A las cinco salimos de la cabaña. Yo montaba el castaño y Lillian uno de los caballos de tiro. Detrás de ella, abrazado a su cintura, iba Veasy, con los pies sujetos a las correas de la silla. De vez en cuando, descargaba un puntapié en el vientre del caballo y gritaba: «¡Arre!»

—¡Ssssh! Vas a asustar a la caza —le reprendía Lillian.

No había llovido y las huellas de los caballos que yo siguiera cinco días antes no se habían borrado, por lo que, sin ninguna dificultad, encontré el estanque. Até los caballos a unos árboles situados a más de cien metros del agua y, después de colocar siete cartuchos en la cámara del rifle, avancé cautelosamente hacia el estanque. Lillian, llevando a Veasy firmemente cogido de la mano, me seguía con igual cautela.

En el estanque no había más ser viviente que un ánade macho. Tal vez la hembra estuviera por allí cerca, incubando. Me senté detrás de unos matorrales y Lillian me imitó. El ave nadó hacia la orilla opuesta, abrió las alas y, describiendo semicírculos, fue acercándose a nosotros. Llegó casi hasta nuestra orilla, tan cerca del lugar donde nos hallábamos que Veasy trató de desasirse de la férrea mano de su madre para ir a cogerlo.

—¡Quieto…! —susurró Lillian.

En el bosque empezó a tamborilear un gallo silvestre. La estación estaba muy avanzada, pues casi todas las hembras incubaban ya. Seguramente, aquel pobrecillo había estado golpeando el mismo tronco, mañana y tarde, desde que se fundió la nieve, esperando que pasara por allí alguna pollita que le aceptara por pareja.

—Estate quieto.

Lillian estaba pasando grandes apuros para que Veasy no se moviera, pues al niño no le hacía ninguna gracia permanecer sentadito detrás de un sauce mirando cómo se ponía el sol. Era mucho más divertido demoler un hormiguero o perseguir a un pato.

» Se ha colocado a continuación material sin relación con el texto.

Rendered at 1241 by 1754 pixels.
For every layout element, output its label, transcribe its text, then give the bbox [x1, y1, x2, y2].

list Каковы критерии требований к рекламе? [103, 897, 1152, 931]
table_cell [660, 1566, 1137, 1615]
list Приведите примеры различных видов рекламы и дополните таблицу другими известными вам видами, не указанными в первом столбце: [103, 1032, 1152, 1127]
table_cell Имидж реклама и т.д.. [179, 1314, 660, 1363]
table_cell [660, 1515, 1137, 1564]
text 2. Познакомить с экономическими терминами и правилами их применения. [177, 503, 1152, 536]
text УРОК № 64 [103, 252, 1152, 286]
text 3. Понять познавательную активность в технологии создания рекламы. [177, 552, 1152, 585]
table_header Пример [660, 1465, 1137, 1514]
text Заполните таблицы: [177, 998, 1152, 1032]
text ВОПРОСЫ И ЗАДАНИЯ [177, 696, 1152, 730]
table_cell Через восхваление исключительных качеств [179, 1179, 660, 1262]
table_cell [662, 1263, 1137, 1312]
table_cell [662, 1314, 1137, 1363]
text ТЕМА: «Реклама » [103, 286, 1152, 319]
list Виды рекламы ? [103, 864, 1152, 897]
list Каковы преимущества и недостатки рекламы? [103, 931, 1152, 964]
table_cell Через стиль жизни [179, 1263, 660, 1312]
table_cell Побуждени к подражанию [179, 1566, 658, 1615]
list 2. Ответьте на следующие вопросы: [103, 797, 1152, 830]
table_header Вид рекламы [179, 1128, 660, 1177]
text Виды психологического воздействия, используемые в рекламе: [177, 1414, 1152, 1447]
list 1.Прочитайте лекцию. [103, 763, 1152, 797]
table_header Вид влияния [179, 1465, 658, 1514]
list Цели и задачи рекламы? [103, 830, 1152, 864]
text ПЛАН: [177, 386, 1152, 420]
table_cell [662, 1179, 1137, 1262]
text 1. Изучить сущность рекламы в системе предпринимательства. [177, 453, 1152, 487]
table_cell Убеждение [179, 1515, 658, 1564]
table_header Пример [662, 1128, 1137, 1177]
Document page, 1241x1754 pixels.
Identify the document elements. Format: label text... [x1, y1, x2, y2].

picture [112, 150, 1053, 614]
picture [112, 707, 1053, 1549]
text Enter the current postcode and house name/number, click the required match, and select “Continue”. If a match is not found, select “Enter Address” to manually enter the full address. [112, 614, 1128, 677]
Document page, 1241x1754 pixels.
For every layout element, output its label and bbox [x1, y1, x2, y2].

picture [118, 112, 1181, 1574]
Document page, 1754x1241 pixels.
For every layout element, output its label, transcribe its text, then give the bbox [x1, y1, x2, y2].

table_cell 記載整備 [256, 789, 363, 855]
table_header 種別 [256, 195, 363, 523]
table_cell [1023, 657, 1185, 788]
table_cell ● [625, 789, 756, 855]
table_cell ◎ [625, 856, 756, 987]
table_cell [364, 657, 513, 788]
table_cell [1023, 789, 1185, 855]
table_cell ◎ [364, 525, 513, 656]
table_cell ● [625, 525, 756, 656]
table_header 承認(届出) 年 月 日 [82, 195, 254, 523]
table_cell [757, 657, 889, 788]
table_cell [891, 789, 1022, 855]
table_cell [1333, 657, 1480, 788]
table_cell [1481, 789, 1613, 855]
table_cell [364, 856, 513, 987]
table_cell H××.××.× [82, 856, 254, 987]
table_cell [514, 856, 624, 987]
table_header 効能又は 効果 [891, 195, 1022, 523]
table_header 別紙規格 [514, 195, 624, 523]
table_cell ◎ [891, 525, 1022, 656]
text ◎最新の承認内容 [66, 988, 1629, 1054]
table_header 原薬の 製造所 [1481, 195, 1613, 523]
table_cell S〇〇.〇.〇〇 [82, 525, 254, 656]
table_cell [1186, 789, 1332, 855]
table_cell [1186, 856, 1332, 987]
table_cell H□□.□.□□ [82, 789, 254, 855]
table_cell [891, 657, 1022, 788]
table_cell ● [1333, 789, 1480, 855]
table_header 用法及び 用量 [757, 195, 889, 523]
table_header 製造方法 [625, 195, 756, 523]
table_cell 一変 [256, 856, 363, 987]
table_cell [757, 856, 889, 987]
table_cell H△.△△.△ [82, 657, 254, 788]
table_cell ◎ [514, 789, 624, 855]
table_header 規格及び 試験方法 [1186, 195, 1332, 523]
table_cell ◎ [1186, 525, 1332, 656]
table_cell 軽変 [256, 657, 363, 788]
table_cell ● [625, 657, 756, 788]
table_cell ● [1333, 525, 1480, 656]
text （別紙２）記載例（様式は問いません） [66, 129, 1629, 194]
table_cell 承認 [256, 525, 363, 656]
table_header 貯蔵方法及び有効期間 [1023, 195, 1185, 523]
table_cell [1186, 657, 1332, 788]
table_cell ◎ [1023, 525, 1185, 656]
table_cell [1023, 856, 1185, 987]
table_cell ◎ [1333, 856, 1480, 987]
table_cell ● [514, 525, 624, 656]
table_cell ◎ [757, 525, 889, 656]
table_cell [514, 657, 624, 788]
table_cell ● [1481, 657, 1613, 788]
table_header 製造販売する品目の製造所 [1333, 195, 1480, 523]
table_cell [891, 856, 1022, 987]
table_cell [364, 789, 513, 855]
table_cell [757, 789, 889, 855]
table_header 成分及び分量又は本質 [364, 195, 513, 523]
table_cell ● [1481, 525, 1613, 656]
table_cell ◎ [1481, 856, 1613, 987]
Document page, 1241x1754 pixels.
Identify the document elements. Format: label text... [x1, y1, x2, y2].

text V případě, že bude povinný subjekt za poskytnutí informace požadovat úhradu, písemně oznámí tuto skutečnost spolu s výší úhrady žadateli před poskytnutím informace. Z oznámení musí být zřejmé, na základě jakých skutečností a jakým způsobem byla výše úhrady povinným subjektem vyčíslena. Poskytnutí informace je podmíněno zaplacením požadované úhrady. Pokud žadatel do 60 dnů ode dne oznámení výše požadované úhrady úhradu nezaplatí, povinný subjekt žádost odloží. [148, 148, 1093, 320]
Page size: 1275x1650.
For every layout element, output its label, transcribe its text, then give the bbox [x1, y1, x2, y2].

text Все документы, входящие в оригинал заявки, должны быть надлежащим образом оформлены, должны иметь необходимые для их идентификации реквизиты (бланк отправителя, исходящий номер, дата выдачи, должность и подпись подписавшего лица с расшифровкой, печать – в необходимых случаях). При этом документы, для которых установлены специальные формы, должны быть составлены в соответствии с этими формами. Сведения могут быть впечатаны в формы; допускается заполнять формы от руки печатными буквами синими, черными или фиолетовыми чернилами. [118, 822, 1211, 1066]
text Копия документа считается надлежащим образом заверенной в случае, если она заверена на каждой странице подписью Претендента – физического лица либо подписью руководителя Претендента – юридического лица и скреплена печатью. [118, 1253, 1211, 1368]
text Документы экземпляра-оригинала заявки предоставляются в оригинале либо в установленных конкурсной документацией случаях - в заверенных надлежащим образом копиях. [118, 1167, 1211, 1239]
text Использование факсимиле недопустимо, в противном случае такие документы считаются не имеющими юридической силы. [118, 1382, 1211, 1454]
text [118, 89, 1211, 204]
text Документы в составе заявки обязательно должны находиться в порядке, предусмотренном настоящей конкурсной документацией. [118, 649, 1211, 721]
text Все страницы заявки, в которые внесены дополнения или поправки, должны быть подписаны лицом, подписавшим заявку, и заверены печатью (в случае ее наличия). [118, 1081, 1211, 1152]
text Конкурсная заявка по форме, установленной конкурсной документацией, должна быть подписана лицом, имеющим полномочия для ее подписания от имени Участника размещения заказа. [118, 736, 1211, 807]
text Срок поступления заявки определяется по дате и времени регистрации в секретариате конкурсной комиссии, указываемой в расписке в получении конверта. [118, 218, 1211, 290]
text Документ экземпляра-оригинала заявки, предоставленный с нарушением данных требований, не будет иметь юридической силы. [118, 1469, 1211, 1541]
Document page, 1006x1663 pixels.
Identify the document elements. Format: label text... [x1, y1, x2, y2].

Llevábamos allí más de una hora cuando, al fin, llegó la pieza. Lillian la oyó acercarse segundos antes de que yo la viera. De pronto, se irguió y susurró:

—Ha crujido una rama.

Sin moverme apenas, cogí el rifle y puse un cartucho en la recámara.

—¿Por dónde?

Ella señaló la orilla opuesta.

—Por ahí.

El gamo salió de entre los álamos y, con pasitos cortos, se metió en el agua. Me eché el rifle a la cara; pero no apreté el gatillo. No dispararía mientras el animal estuviera con agua hasta la rodilla. Después de apagada la sed, permaneció inmóvil, con la mirada perdida en el vacío, pensando en esas cosas en que suelen pensar los gamos cuando han bebido. Era una lástima tener que matarlo. Pero quizás aquella misma noche acabara con él algún lobo o algún coyote. Y nosotros necesitábamos su carne desesperadamente.

La bala le entró por la base del cráneo en el momento en que el animal daba media vuelta para volver al bosque. Lillian me ayudó a abrirlo en canal para sacarle las vísceras. Después metimos el hígado, los riñones y el corazón en un saco de harina, cargamos la carcasa en mi caballo y volvimos a la cabaña.

Cuando el gamo estuvo desollado y partido en cuartos y éstos colgados en el bosque, detrás de la cabina, para que se enfriaran, era ya la hora de acostar a Veasy. Después de encender el quinqué, Lillian lo desnudó, lo metió en la cama y lo arropó. A los pocos segundos, el niño dormía ya. Tal vez soñara con bosques llenos de gamos o gallos silvestres que tamborilearan en los troncos.

Lillian hizo café, y los dos nos sentamos a la mesa para saborearlo.

—Mañana salaré tres cuartos del gamo. —Me miró, pensativa, y añadió—: ¿Y después?

—Las trampas —respondí rápidamente—. Pasado mañana cargaremos un equipo de campaña en uno de los caballos de carga y nos iremos a dar una vuelta para averiguar las riquezas que encierran esas setenta mil hectáreas de bosques y pantanos.